テレビドラマ『白い影』の原作としても知られる長編小説『無影燈』は、謎多き優秀な外科医を主人公に、生と死について描いた渡辺淳一渾身の医療小説です。
オリエンタル病院の外科医を勤めている主人公直江庸介は、優秀な医師として周囲から高い評価を受けています。以前は有名な大学病院で講師までしていたというのに、突然大学を辞めて、この私立病院にやってきたのでした。素晴らしく優れた外科医なのですが、口数は少なくどこか暗い影を纏い、当直医となっている夜でもどこかへ出かけてしまうミステリアスな医師なのです。
容姿も良く女性の噂も絶えない直江の独特でニヒルな空気感は、周囲の人間を引きつけ、看護師の志村倫子もまた、徐々に彼に心惹かれ体の関係を持つようになります。ですが直江は、誰にも打ち明けていないある秘密を抱えていて……。
- 著者
- 渡辺 淳一
- 出版日
- 2012-07-20
渡辺淳一の医師としての経験や知識が、惜しみなく盛り込まれている作品ではないでしょうか。医療現場について綴られている場面は、どれも圧倒的なリアリティーがあります。死期を間近に控えた患者の心理や、主人公の言葉にはとても重みがあり、様々なことを考えさせられてしまうでしょう。
直江庸介とは何者なのか?いったい何を隠しているのか?物語はサスペンスのような要素も織り交ぜながら、読み応えたっぷりに展開されていきます。
病院の院長行田祐太郎や娘の三樹子、生真面目な新米外科医の小橋など、その他の登場人物も皆個性豊か。患者たちとの交流などを通して、死というものに徹底的に向き合っていく描写に、強く心を打たれる傑作小説です。
渡辺淳一の短編集『光と影』には、表題作のほか「宣告」「猿の抵抗」「薔薇連想」の4編が収録されています。
「光と影」は、同じ日に同じ手術を受けるはずだった2人の軍人が、軍医の気まぐれによって人生を大きく変えていくことになる物語です。

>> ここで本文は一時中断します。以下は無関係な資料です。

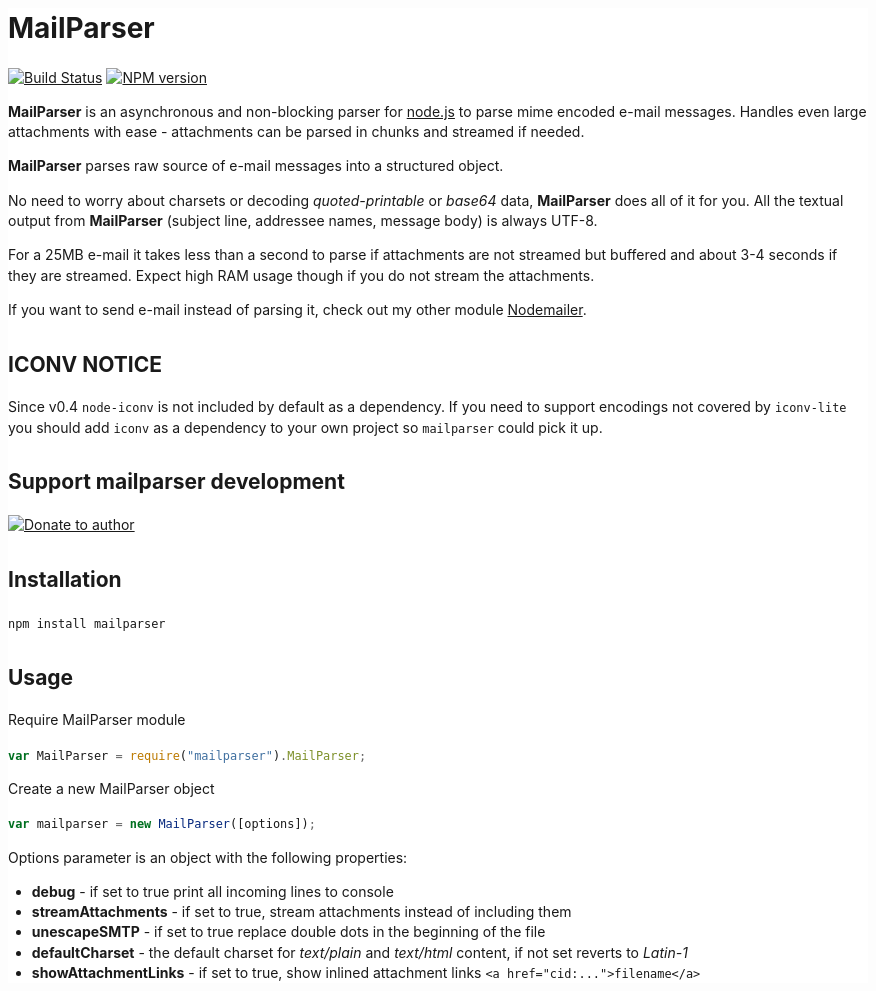 MailParser
==========

[![Build Status](https://api.travis-ci.org/andris9/mailparser.svg)](http://travis-ci.org/andris9/mailparser)
[![NPM version](https://badge.fury.io/js/mailparser.svg)](http://badge.fury.io/js/mailparser)

**MailParser** is an asynchronous and non-blocking parser for
[node.js](http://nodejs.org) to parse mime encoded e-mail messages.
Handles even large attachments with ease - attachments can be parsed
in chunks and streamed if needed.

**MailParser** parses raw source of e-mail messages into a structured object.

No need to worry about charsets or decoding *quoted-printable* or
*base64* data, **MailParser** does all of it for you. All the textual output
from **MailParser** (subject line, addressee names, message body) is always UTF-8.

For a 25MB e-mail it takes less than a second to parse if attachments are not streamed but buffered and about 3-4 seconds if they are streamed. Expect high RAM usage though if you do not stream the attachments.

If you want to send e-mail instead of parsing it, check out my other module [Nodemailer](https://github.com/andris9/Nodemailer).

## ICONV NOTICE

Since v0.4 `node-iconv` is not included by default as a dependency. If you need to support encodings not covered by `iconv-lite` you should add `iconv` as a dependency to your own project so `mailparser` could pick it up.

## Support mailparser development

[![Donate to author](https://www.paypalobjects.com/en_US/i/btn/btn_donate_SM.gif)](https://www.paypal.com/cgi-bin/webscr?cmd=_s-xclick&hosted_button_id=DB26KWR2BQX5W)

Installation
------------

    npm install mailparser

Usage
-----

Require MailParser module
```javascript
var MailParser = require("mailparser").MailParser;
```
Create a new MailParser object
```javascript
var mailparser = new MailParser([options]);
```
Options parameter is an object with the following properties:

  * **debug** - if set to true print all incoming lines to console
  * **streamAttachments** - if set to true, stream attachments instead of including them
  * **unescapeSMTP** - if set to true replace double dots in the beginning of the file
  * **defaultCharset** - the default charset for *text/plain* and *text/html* content, if not set reverts to *Latin-1*
  * **showAttachmentLinks** - if set to true, show inlined attachment links `<a href="cid:...">filename</a>`
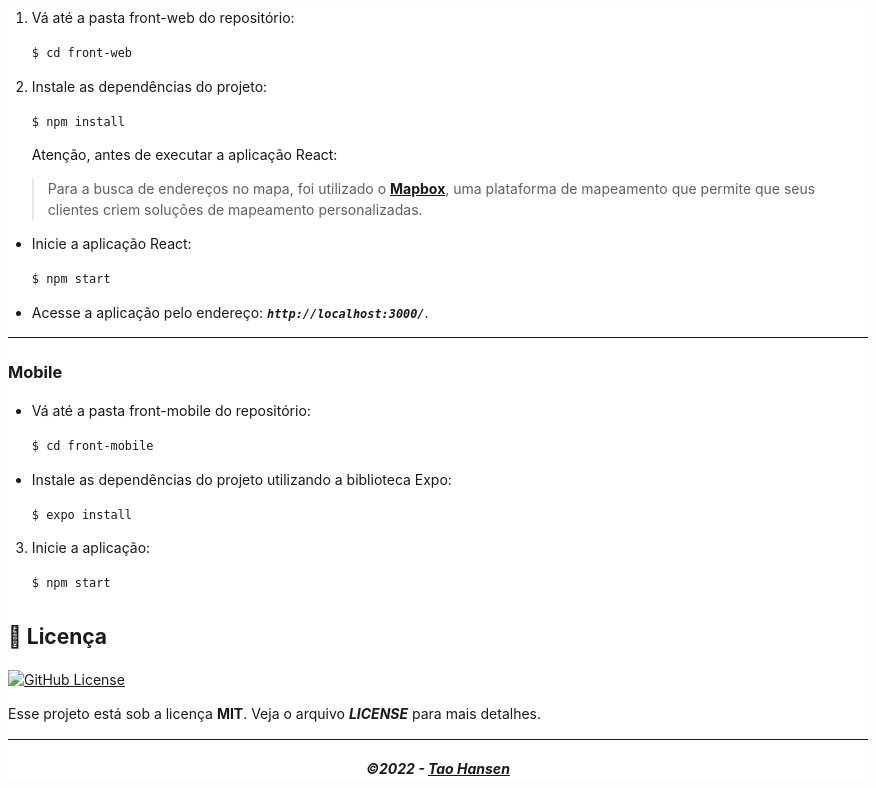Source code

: 1. Vá até a pasta front-web do repositório:
   ```bash
   $ cd front-web
   ```
2. Instale as dependências do projeto:
   ```bash
   $ npm install
   ```
   Atenção, antes de executar a aplicação React:

> Para a busca de endereços no mapa, foi utilizado o [**Mapbox**](https://www.mapbox.com/), uma plataforma de mapeamento que permite que seus clientes criem soluções de mapeamento personalizadas.

- Inicie a aplicação React:
  ```bash
  $ npm start
  ```
- Acesse a aplicação pelo endereço: _**`http://localhost:3000/`**_.

---

### Mobile

- Vá até a pasta front-mobile do repositório:
   ```bash
   $ cd front-mobile
   ```
- Instale as dependências do projeto utilizando a biblioteca Expo:
   ```bash
   $ expo install
   ```
3. Inicie a aplicação:
   ```bash
   $ npm start
   ```
   

## 📝 Licença

<a href="https://github.com/taohansens/sds2-dsdeliver/blob/main/LICENSE">
    <img alt="GitHub License" src="https://img.shields.io/github/license/taohansens/sds2-dsdeliver">
</a>

Esse projeto está sob a licença **MIT**. Veja o arquivo _**LICENSE**_ para mais detalhes.

---

<h5 align="center">
  &copy;2022 - <a href="https://github.com/taohansens/">Tao Hansen</a>
</h5>
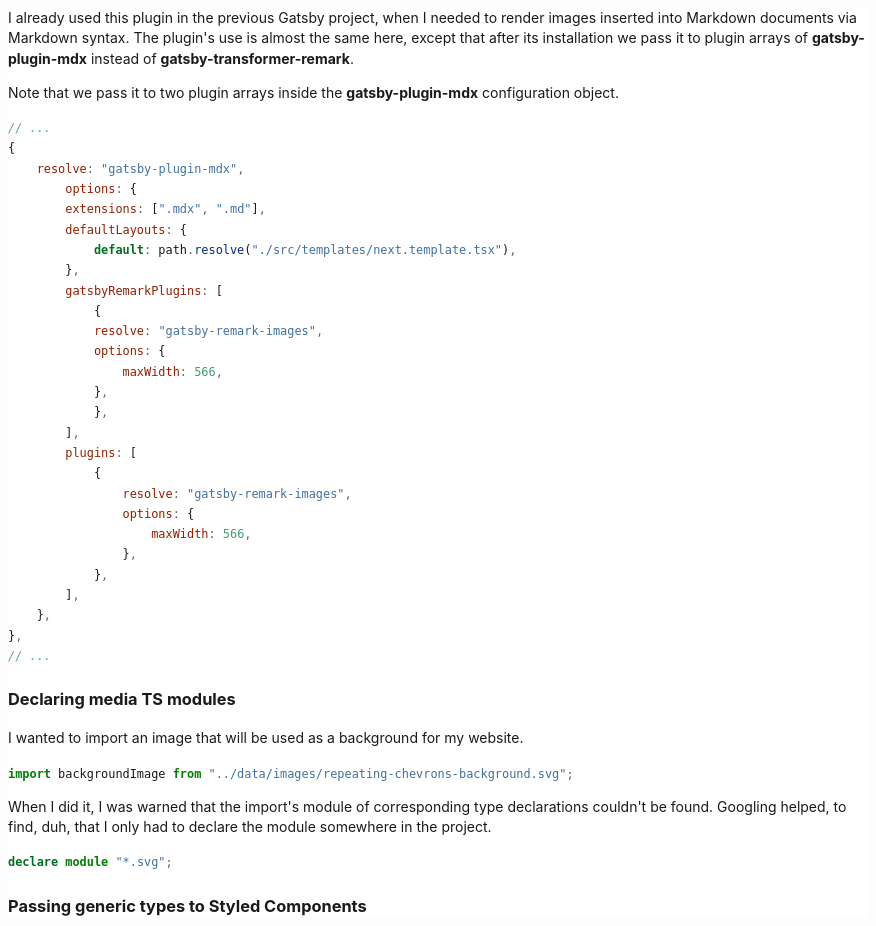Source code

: I already used this plugin in the previous Gatsby project, when I needed to render images inserted into Markdown documents via Markdown syntax.
The plugin's use is almost the same here, except that after its installation we pass it to plugin arrays of **gatsby-plugin-mdx** instead of **gatsby-transformer-remark**.

Note that we pass it to two plugin arrays inside the **gatsby-plugin-mdx** configuration object.

```js gatsby-config.js
// ...
{
    resolve: "gatsby-plugin-mdx",
        options: {
        extensions: [".mdx", ".md"],
        defaultLayouts: {
            default: path.resolve("./src/templates/next.template.tsx"),
        },
        gatsbyRemarkPlugins: [
            {
            resolve: "gatsby-remark-images",
            options: {
                maxWidth: 566,
            },
            },
        ],
        plugins: [
            {
                resolve: "gatsby-remark-images",
                options: {
                    maxWidth: 566,
                },
            },
        ],
    },
},
// ...
```

### Declaring media TS modules

I wanted to import an image that will be used as a background for my website.

```jsx
import backgroundImage from "../data/images/repeating-chevrons-background.svg";
```

When I did it, I was warned that the import's module of corresponding type declarations couldn't be found.
Googling helped, to find, duh, that I only had to declare the module somewhere in the project.

```ts media-typings.d.ts
declare module "*.svg";
```

### Passing generic types to Styled Components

小武と寺内は、西南戦争で共に右腕に被弾して負傷し、同じ日に腕を切断する手術を受けることになります。先に手術が行われた小武は、軍医によって予定通り腕を切断されたのですが、次に寺内が運び込まれた際、軍医はふと、腕を残したらどうなるのかという実験を試みたくなったのです。
当時の医療としては、腕を残すことはたいへん難しい選択です。腕を切断された小武は、早々に傷も治り退院。腕を残した寺内は、激しい痛みに耐えながら、しばらく入院生活を続けることになるのですが……。
- 著者
- 渡辺 淳一
- 出版日
- 2008-02-08
2人の軍人は、それぞれどのような人生を歩むことになるのでしょうか。
医師のちょっとした心変わりや、手術を受ける順番によって、くっきりと人生の明暗が分かれるというストーリー展開は、読んでいてなんともやりきれない気分にさせられます。一方の男が徐々に嫉妬や恨みに支配され、常軌を逸した心理状態に陥る姿が細かく綴られ、自らの影を色濃くしていく様子に切なさを感じる作品です。

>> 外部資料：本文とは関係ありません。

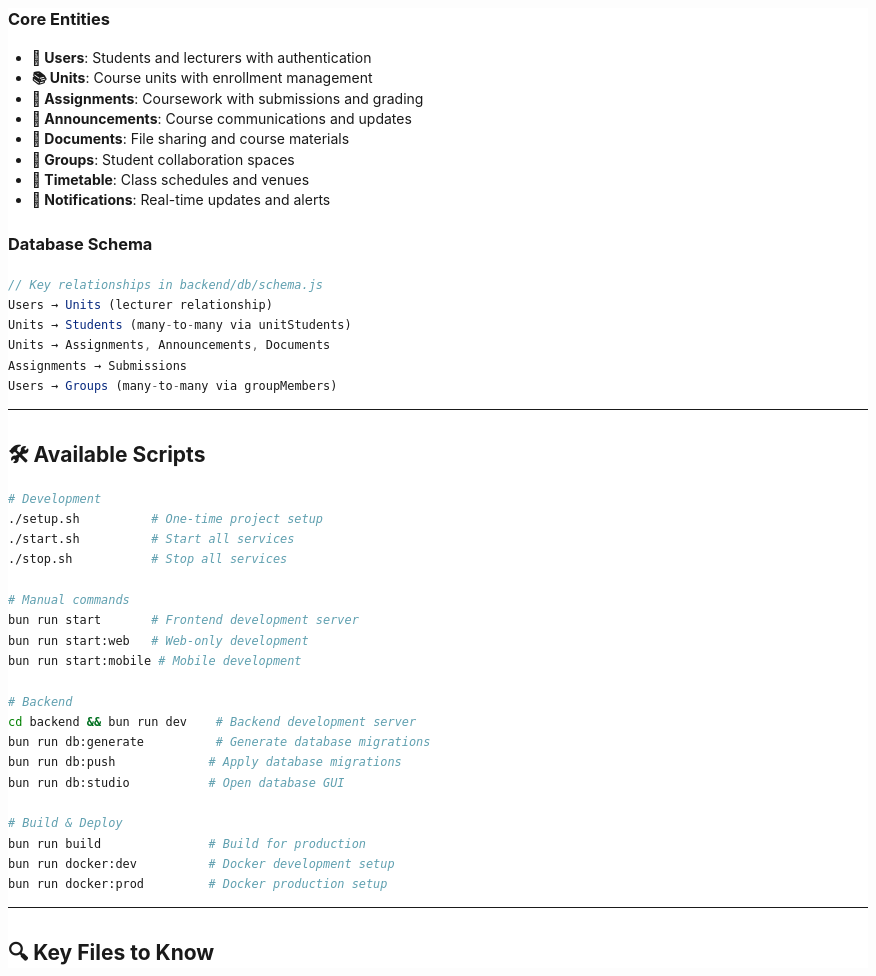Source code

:### **Core Entities**
- **👤 Users**: Students and lecturers with authentication
- **📚 Units**: Course units with enrollment management
- **📝 Assignments**: Coursework with submissions and grading
- **📢 Announcements**: Course communications and updates
- **📁 Documents**: File sharing and course materials
- **👥 Groups**: Student collaboration spaces
- **📅 Timetable**: Class schedules and venues
- **🔔 Notifications**: Real-time updates and alerts

### **Database Schema**
```javascript
// Key relationships in backend/db/schema.js
Users → Units (lecturer relationship)
Units → Students (many-to-many via unitStudents)
Units → Assignments, Announcements, Documents
Assignments → Submissions
Users → Groups (many-to-many via groupMembers)
```

---

## 🛠️ **Available Scripts**

```bash
# Development
./setup.sh          # One-time project setup
./start.sh          # Start all services
./stop.sh           # Stop all services

# Manual commands
bun run start       # Frontend development server
bun run start:web   # Web-only development
bun run start:mobile # Mobile development

# Backend
cd backend && bun run dev    # Backend development server
bun run db:generate          # Generate database migrations
bun run db:push             # Apply database migrations
bun run db:studio           # Open database GUI

# Build & Deploy
bun run build               # Build for production
bun run docker:dev          # Docker development setup
bun run docker:prod         # Docker production setup
```

---

## 🔍 **Key Files to Know**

その他にも、医療に関わる3編の物語を読むことができる本作は、ユーモラスに描かれたものから、サスペンス色の強いものまでその内容も様々。最後まで飽きることなく読み進めることができるでしょう。
日本の偉人として有名な、野口英世の生涯を描いた渡辺淳一の伝記小説『遠き落日』。多くの伝記で語られることのなかった野口の意外な姿が、余すことなく赤裸々に描かれた本書は、吉川英治文学賞を受賞し、映画化されたことでもたいへん話題になりました。
1876年、福島県猪苗代湖のすぐ近くに住む、貧しい農家の家に生まれた野口清作(英世)。父親は酒に溺れ、母のシカが懸命に働き子供たちを育てていました。そんな環境の中でも幼い頃から勉学に熱中してきた清作は、学業に関して抜群の成績を誇り、同時に巧みな処世術を身につけていきます。
とにかく知人に金を無心する術に長けており、しかも清作は「優秀な人間が金をもらうのは当然」と考えていました。人の金に頼り、入った金はすぐに散財してしまうということを繰り返しながら、常人とは程遠い生活を送るようになるのです。
- 著者
- 渡辺 淳一
- 出版日
- 2013-12-13
火傷によって左手にハンデを背負ったことや、後に黄熱病の研究者として活躍したことは有名な話ですが、野口英世の浪費癖について触れた伝記はこれまでなかったことでしょう。
つい欠点のない聖人君子のようなイメージを持ちがちですが、偉人とは言え、やはり私たちと同じ人間なのだと感じられる作品です。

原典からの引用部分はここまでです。